Pages 1695-1698 | Published online: 05 Dec 2007
 

Abstract

The notion of a reservation quality or utility is a key feature of Batabyal's (Citation2003a) recent analysis of decision making in arranged marriages. In this model, the magnitude of the reservation utility has a nontrivial impact on the decision to accept or decline a marriage proposal. Even so, Batabyal (Citation2003a) treats the marrying agent's reservation utility as an exogenous variable. Consequently, the purpose of this article is to endogenize the reservation utility variable in the context of a dynamic and stochastic model of decision making in arranged marriages.
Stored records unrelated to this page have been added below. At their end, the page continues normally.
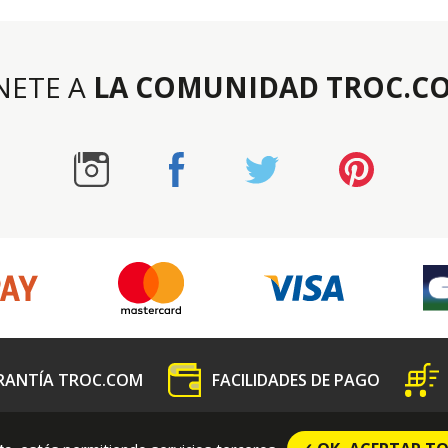
NETE A
LA COMUNIDAD TROC.C
RANTÍA TROC.COM
FACILIDADES DE PAGO
e prensa
Contactanos
Condiciones contractuales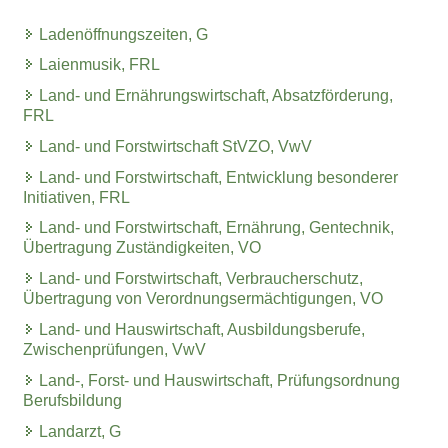
Ladenöffnungszeiten, G
Laienmusik, FRL
Land- und Ernährungswirtschaft, Absatzförderung,
FRL
Land- und Forstwirtschaft StVZO, VwV
Land- und Forstwirtschaft, Entwicklung besonderer
Initiativen, FRL
Land- und Forstwirtschaft, Ernährung, Gentechnik,
Übertragung Zuständigkeiten, VO
Land- und Forstwirtschaft, Verbraucherschutz,
Übertragung von Verordnungsermächtigungen, VO
Land- und Hauswirtschaft, Ausbildungsberufe,
Zwischenprüfungen, VwV
Land-, Forst- und Hauswirtschaft, Prüfungsordnung
Berufsbildung
Landarzt, G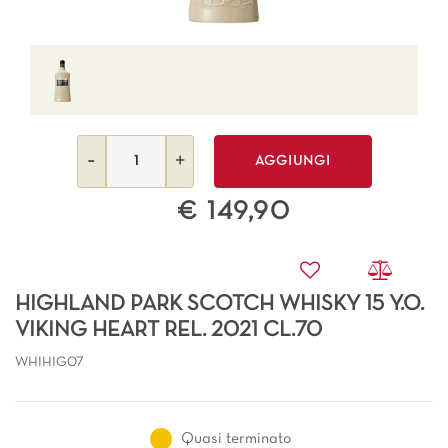
Quantità
AGGIUNGI
€ 149,90
HIGHLAND PARK SCOTCH WHISKY 15 Y.O.
VIKING HEART REL. 2021 CL.70
WHIHIG07
Quasi terminato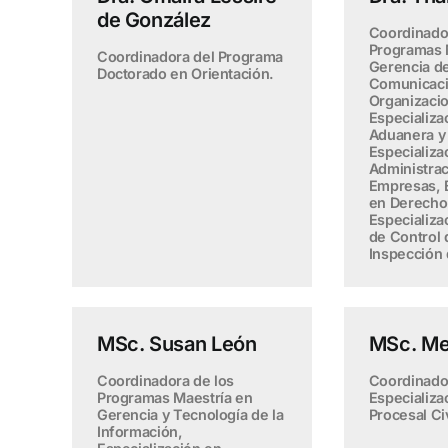
de González
Coordinado
Programas 
Coordinadora del Programa
Gerencia de
Doctorado en Orientación.
Comunicac
Organizacio
Especializa
Aduanera y 
Especializa
Administrac
Empresas, E
en Derecho 
Especializa
de Control 
Inspección 
MSc. Susan León
MSc. Me
Coordinadora de los
Coordinado
Programas Maestría en
Especializa
Gerencia y Tecnología de la
Procesal Civ
Información,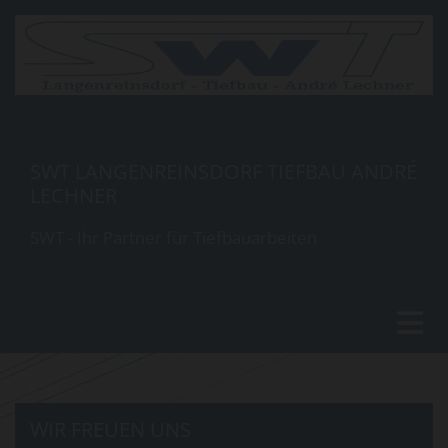
SWT LANGENREINSDORF TIEFBAU ANDRÉ
LECHNER
SWT - Ihr Partner für Tiefbauarbeiten
WIR FREUEN UNS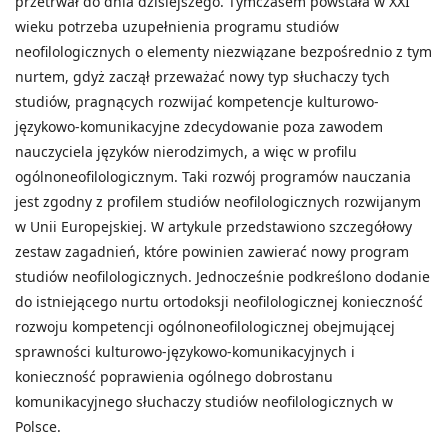
przetrwał do dnia dzisiejszego. Tymczasem powstała w XXI
wieku potrzeba uzupełnienia programu studiów
neofilologicznych o elementy niezwiązane bezpośrednio z tym
nurtem, gdyż zaczął przeważać nowy typ słuchaczy tych
studiów, pragnących rozwijać kompetencje kulturowo-
językowo-komunikacyjne zdecydowanie poza zawodem
nauczyciela języków nierodzimych, a więc w profilu
ogólnoneofilologicznym. Taki rozwój programów nauczania
jest zgodny z profilem studiów neofilologicznych rozwijanym
w Unii Europejskiej. W artykule przedstawiono szczegółowy
zestaw zagadnień, które powinien zawierać nowy program
studiów neofilologicznych. Jednocześnie podkreślono dodanie
do istniejącego nurtu ortodoksji neofilologicznej konieczność
rozwoju kompetencji ogólnoneofilologicznej obejmującej
sprawności kulturowo-językowo-komunikacyjnych i
konieczność poprawienia ogólnego dobrostanu
komunikacyjnego słuchaczy studiów neofilologicznych w
Polsce.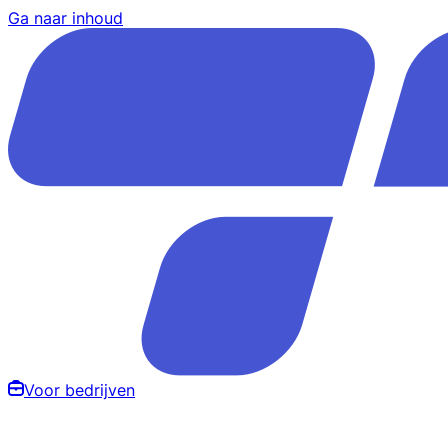
Ga naar inhoud
Voor bedrijven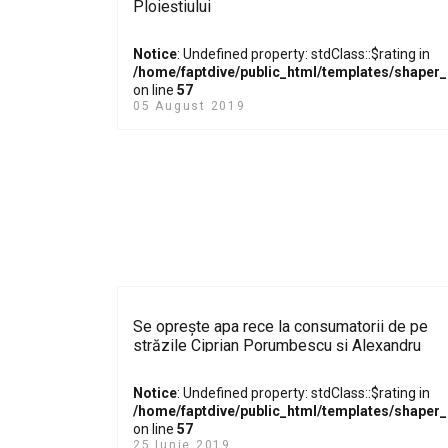
Ploieștiului
Notice
: Undefined property: stdClass::$rating in
/home/faptdive/public_html/templates/shaper
on line
57
05 August 2019
Se oprește apa rece la consumatorii de pe
străzile Ciprian Porumbescu și Alexandru
Lăpușneanu
Notice
: Undefined property: stdClass::$rating in
/home/faptdive/public_html/templates/shaper
on line
57
25 Iunie 2019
Our analysis leads to two results. First, we demonstrate that the optimal reservation utility is the solution to a particular maximization problem. Second, we show that theoretical circumstances exist in which the optimal reservation utility is unique.

Acknowledgement

Batabyal acknowledges financial support from the Gosnell endowment at RIT. The usual disclaimer applies.

Notes

1 The concept of a reservation value – value denoting variables such as price, quality, revenue, utility and wage – has been used to analyse questions in many different areas of economics such as family economics (Hatcher, Citation2002), information economics (Tirole, Citation1986), labour economics (Groot and Oosterbeek, Citation1994) and natural resource economics (Batabyal, Citation2003b). The reader should note that although Batabyal Citation(2003a) uses the term ‘reservation quality,’ in the rest of this article, we shall use the more familiar term ‘reservation utility’ to refer to our marrying agent's threshold level of utility.

2 Without loss of generality, in the rest of this article we shall suppose that the utility of an arbitrary marriage proposal is given by a nonnegative real number. As such, the lowest possible utility is zero and the highest possible utility is (in principle) ∞.

3 For textbook accounts of the Poisson process, see Ross (Citation1996, pp. 59–97, Citation2003, pp. 288–348).